Furthermore, where reliability is an independent statistical concept and has
nothing to do with the content of the test, validity is directly related to the
content and form of the test validity is defined as "the extent to which a test
measures what it is supposed to measure". This means that if a test is designed
to measure examinees’ language ability, it should measure their language ability
and nothing else. Otherwise, it will not be a valid test for the purposes intended.

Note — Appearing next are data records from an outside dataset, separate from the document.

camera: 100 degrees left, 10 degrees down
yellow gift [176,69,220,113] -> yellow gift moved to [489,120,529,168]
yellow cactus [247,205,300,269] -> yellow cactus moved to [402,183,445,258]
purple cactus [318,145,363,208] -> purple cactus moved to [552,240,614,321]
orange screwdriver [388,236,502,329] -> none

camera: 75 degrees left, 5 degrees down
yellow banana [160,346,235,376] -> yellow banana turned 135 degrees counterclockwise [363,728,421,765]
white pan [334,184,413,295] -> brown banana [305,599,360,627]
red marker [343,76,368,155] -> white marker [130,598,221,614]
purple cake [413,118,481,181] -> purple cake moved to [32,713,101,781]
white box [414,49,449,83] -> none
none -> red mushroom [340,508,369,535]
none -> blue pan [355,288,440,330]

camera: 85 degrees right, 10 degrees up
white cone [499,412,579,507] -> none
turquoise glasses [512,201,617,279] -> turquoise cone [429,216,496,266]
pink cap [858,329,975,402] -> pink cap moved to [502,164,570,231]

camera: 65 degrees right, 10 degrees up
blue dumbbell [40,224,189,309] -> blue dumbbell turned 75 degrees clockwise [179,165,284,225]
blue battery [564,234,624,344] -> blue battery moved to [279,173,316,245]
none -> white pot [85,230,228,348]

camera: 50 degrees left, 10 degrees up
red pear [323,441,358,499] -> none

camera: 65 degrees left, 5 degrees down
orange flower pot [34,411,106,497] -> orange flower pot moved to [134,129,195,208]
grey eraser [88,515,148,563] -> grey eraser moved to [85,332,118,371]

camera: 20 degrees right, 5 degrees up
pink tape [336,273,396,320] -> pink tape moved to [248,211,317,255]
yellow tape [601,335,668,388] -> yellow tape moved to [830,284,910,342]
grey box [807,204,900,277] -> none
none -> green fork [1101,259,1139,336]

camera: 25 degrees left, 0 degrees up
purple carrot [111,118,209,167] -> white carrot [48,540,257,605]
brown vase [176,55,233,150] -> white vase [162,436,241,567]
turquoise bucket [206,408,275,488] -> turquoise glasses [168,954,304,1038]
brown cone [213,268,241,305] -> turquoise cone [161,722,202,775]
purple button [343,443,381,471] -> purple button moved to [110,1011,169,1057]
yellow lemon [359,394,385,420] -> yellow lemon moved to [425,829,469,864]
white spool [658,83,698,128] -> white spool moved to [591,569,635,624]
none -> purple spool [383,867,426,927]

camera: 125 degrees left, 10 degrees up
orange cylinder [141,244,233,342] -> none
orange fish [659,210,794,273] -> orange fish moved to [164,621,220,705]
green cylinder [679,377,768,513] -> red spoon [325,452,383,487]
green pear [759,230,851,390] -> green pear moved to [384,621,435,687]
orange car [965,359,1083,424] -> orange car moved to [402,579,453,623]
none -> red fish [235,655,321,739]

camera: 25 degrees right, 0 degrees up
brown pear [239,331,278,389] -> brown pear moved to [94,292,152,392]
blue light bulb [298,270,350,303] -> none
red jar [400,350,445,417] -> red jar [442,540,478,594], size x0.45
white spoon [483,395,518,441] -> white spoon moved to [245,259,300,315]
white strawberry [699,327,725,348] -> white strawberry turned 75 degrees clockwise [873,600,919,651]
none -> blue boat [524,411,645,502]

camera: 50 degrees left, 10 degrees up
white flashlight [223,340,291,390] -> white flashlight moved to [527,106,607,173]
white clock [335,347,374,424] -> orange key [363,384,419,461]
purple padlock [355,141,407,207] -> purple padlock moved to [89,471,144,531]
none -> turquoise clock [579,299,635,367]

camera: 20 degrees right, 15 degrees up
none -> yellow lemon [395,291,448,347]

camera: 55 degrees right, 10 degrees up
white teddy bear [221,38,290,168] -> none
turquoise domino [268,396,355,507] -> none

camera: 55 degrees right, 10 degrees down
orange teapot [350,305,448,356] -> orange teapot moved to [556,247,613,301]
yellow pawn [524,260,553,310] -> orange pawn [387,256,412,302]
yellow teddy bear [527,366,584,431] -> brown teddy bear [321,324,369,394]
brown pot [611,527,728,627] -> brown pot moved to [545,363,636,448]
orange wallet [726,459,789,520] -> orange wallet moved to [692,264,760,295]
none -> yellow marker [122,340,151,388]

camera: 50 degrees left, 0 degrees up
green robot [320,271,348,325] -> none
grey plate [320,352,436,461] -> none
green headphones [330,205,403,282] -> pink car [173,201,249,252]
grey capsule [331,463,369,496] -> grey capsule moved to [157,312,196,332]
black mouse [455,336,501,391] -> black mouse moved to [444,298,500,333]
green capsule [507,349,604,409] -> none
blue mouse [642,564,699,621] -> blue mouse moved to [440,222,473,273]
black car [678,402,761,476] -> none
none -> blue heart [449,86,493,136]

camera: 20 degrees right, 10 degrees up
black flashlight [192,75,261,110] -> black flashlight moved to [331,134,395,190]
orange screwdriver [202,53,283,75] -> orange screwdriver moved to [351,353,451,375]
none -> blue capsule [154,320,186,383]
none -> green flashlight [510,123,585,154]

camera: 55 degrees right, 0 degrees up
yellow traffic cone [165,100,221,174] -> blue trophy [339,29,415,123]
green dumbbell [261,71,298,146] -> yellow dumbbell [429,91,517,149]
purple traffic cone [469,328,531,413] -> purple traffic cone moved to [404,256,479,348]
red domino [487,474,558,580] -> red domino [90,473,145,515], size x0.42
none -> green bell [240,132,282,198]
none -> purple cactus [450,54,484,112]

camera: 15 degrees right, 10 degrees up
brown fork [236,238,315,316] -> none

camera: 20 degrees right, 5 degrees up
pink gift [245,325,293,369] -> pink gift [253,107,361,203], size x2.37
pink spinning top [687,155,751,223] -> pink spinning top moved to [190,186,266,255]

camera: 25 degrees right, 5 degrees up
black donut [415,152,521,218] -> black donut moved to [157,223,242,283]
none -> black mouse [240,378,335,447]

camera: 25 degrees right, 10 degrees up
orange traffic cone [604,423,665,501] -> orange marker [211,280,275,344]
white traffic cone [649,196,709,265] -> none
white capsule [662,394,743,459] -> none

Example, suppose a test of reading comprehension is given to a student and on


the basis of his test score, it is claimed that the student is very good at listening
comprehension. This kind of interpretation is quite invalid. That particular score
can be a valid indication of the student’s reading comprehension ability;
however, the same score will be an invalid indication of the same student’s
listening comprehension ability. Thus, a test can be valid for one purpose but
not the other. In other words, a good test of grammar may be valid for
measuring the grammatical ability of the examinees but not for measuring other
kinds of abilities.
In order to guarantee that a test is valid, it should be evaluated from different
dimensions. Every dimension constitutes a different kind of validity and
contributes to the total validity of the test.
Types of Validity:

Following are the types of validity.


 Face validity.
 Content validity.
 Criterion-related validity.
 Construct Validity

1.Face Validity:
Face validity refers to
“The extent to which the physical appearance of the test corresponds to what
it is claimed to measure.”
. For instance, a test of grammar must contain grammatical items and not
vocabulary items. Of course, a test of vocabulary may very well measure
grammatical ability as well; however, that type of test will not show high face
validity. It should be mentioned that face validity is not a very crucial or
determinant type of validity. In most cases, a test that does not show high face
validity has proven to be highly valid by other criteria. Therefore, teachers and
administrators should not be very much concerned about the face validity of
their tests. They should however be careful about other types of validity.
Example:
People may have negative reactions to an intelligence test that did not appear to
them to be measuring their intelligence.
2. Content Validity:
Content validity refers to
“The correspondence between the contents of the test and the contents of the
materials to be tested.”
Content Validity consists of:
 Instructional Objectives.
 Instructional Activities.
 Test.
Of course, a test cannot include all the elements of the content to be tested.
Nevertheless, the content of the test should be a reasonable sample and
representative of the total content to be tested. In order to determine the content
validity of a test, a careful examination of the direct correspondence between
the content of the test and the materials to be tested is necessary.

3. Criterion-Related Validity:
Criterion-related validity refers to the correspondence between the results of
the test in question and the results obtained from an outside criterion. The
outside criterion is usually a measurement device for which the validity is
already established. In contrast to face validity and content validity, which are
determined subjectively, criterion-related validity is established quite
objectively.
That is why it is often referred to as empirical validity. Criterion-related validity
is determined by correlating the scores on a newly developed test with scores on
an already-established test.
Example:
An IQ test should relate positively with school performance.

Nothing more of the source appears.